4-month meal + workout plan to reach 60 kg

A 4-month meal and calisthenics workout plan can help reduce weight from 78 kg to 60 kg with disciplined consistency. Below is a tailored plan combining structured nutrition and fitness routines suitable for an Indian lifestyle, with gradual progression and regular dietary adjustments.


Meal Plan Guidelines

  • Calories Goal: 1200–1500 per day for steady, healthy weight loss
  • Priorities: Lean proteins, whole grains, fiber-rich veggies, low oil, no refined sugar/flour, home-cooked meals
  • Water: At least 2.5–3 liters daily

Weekly Sample (Can be Rotated and Adapted)

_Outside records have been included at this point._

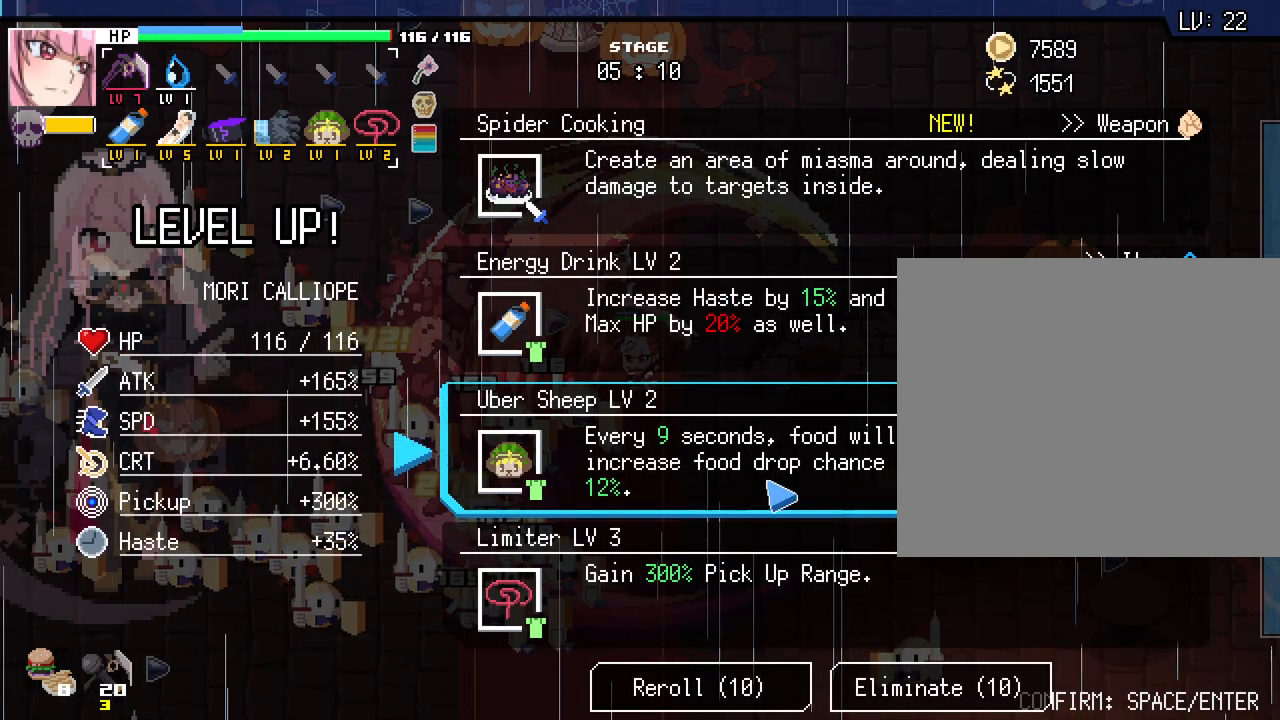
{"keys": [], "mouse": [], "events": []}
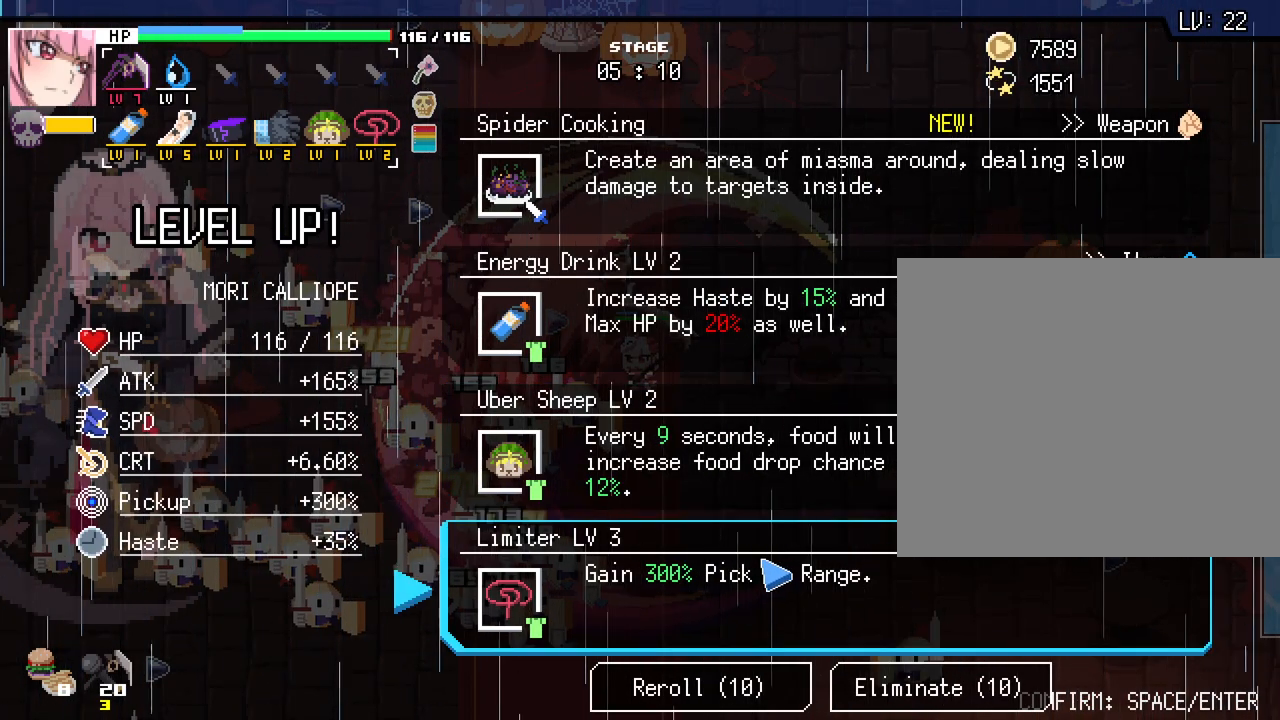
{"keys": ["a", "w"], "mouse": [], "events": [[83, "mouse_left", "down"], [167, "w", "down"], [200, "mouse_left", "up"], [400, "a", "down"]]}
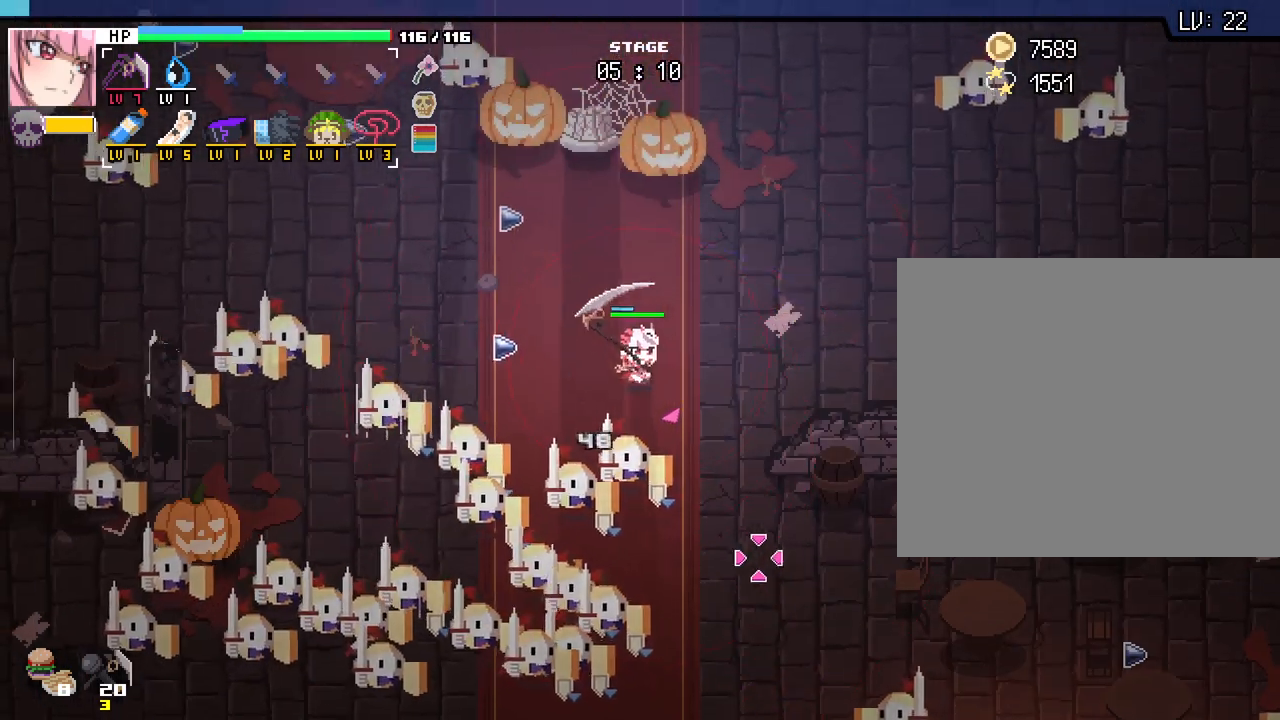
{"keys": ["a", "w"], "mouse": [], "events": []}
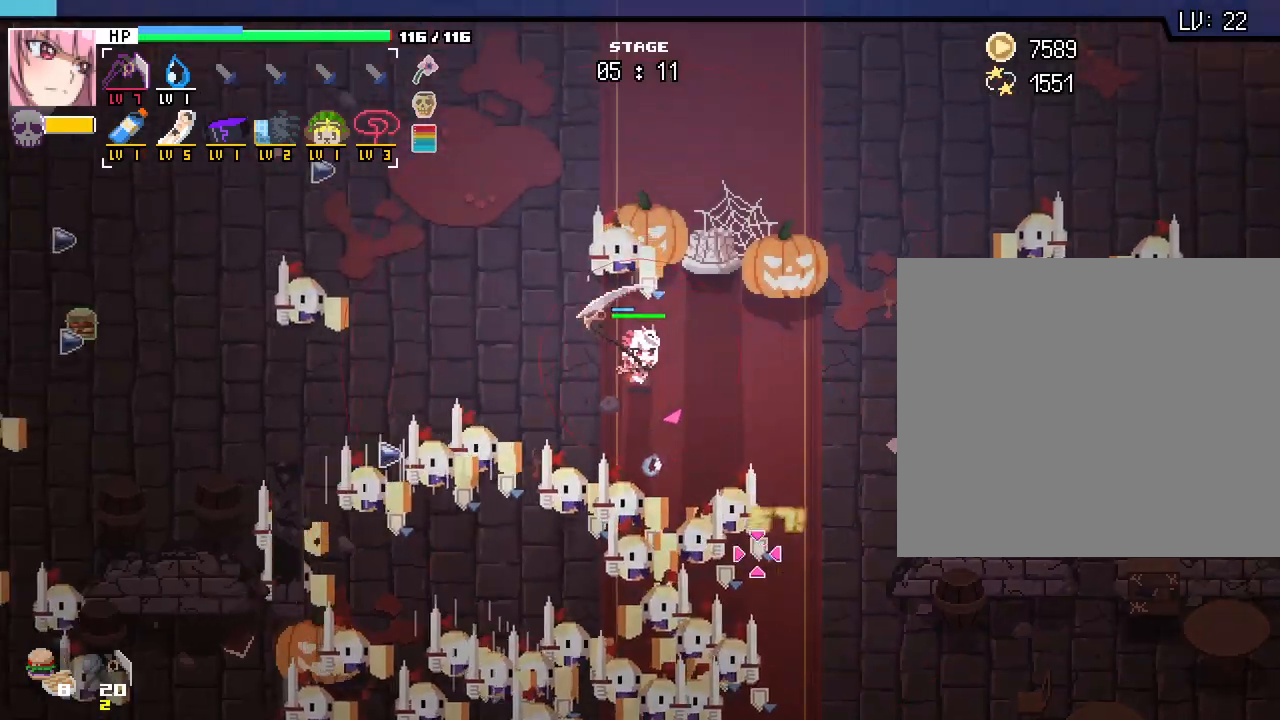
{"keys": ["a", "w"], "mouse": [], "events": []}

TimeFood Option 1Food Option 2
Morning1 glass warm lemon water, 5 soaked almondsGreen tea, 4 walnuts
BreakfastMoong dal chilla + mint chutneyVegetable oats upma, 1 boiled egg
Mid-morning1 apple/guava/orangeButtermilk (unsweetened)
Lunch1 roti + mixed veg + green salad + dalBrown rice + rajma/chicken curry + salad
AfternoonRoasted chana or makhana1 bowl cucumber/tomato salad
EveningHerbal tea + few peanutsBlack coffee, 1 fruit
DinnerGrilled paneer/two egg omelet + veggies soupClear veg soup + 1 small roti/Quinoa
Post-dinnerWarm water/Chamomile tea

Tips:

  • Limit oils, ghee, butter.
  • Avoid sweets, fried snacks, bakery foods.
  • Include seasonal vegetables and leafy greens daily.

4-Month Progressive Calisthenics Workout Plan

Follow a 5-day weekly schedule combining strength and cardio-based calisthenics, and two active recovery days.

Months 1–2: Foundation & Fat Loss

Workout (Repeat 3–4x/week):

  • Modified Push-Ups: 3×10 reps
  • Bodyweight Squats: 3×15 reps
  • Plank: 3×30 sec
  • Walking Lunges: 3×10/leg
  • Mountain Climbers: 3×30 sec
  • Assisted Pull-Ups (with chair): 3×5 reps

Cardio (1–2x/week):

  • Brisk walking, jogging, or jump rope: 25–30 min

Months 3–4: Intensity & Progression

Strength Progression (Repeat 3–4x/week):

  • Standard Push-Ups (progress from knee): 4×12 reps
  • Jump Squats: 4×15 reps
  • Side Plank: 3×30 sec/side
  • Bulgarian Split Squats: 3×10/leg
  • Burpees: 3×12 reps
  • Chin-Ups (band assisted if needed): 3×5–8 reps

HIIT/Cardio (1–2x/week):

  • 5 cycles of 30 sec high knees + 30 sec rest
  • End every session with 5–10 min stretching.

Monthly Adjustments

  • Every 4th week, add 2–3 reps to each calisthenics exercise.
  • Shift from modified to standard variations as you gain strength.
  • Review meals biweekly, reduce portions if weight loss plateaus.
  • Take one full rest day/week and listen to the body.

Additional Recommendations

  • Eat slowly, practice mindful eating.
  • Sleep 7–8 hours each night.
  • Track your weight every two weeks and make gradual changes.
  • Consult a professional before starting if needed.